TASK ITEM: Copy out every line, word for word, from the one containing "Будьте первыми в курсе главного –" down to the one containing "конфликта из-за ревности несколько раз", including both of those lines.

--

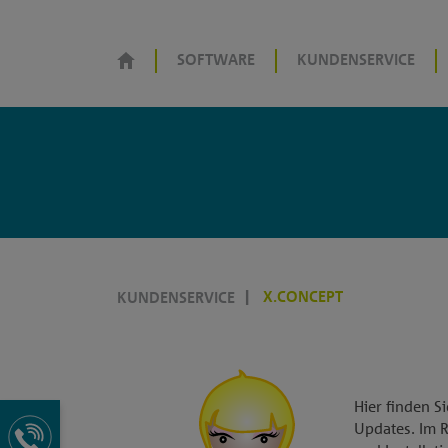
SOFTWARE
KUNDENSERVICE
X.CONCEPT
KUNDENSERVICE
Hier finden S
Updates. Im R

--

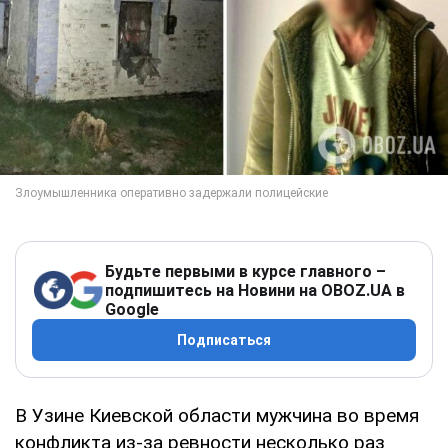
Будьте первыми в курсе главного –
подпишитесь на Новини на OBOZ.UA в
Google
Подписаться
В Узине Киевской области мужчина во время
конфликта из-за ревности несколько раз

--

EXERCISE RESULT:
Будьте первыми в курсе главного –
подпишитесь на Новини на OBOZ.UA в
Google
Подписаться
В Узине Киевской области мужчина во время
конфликта из-за ревности несколько раз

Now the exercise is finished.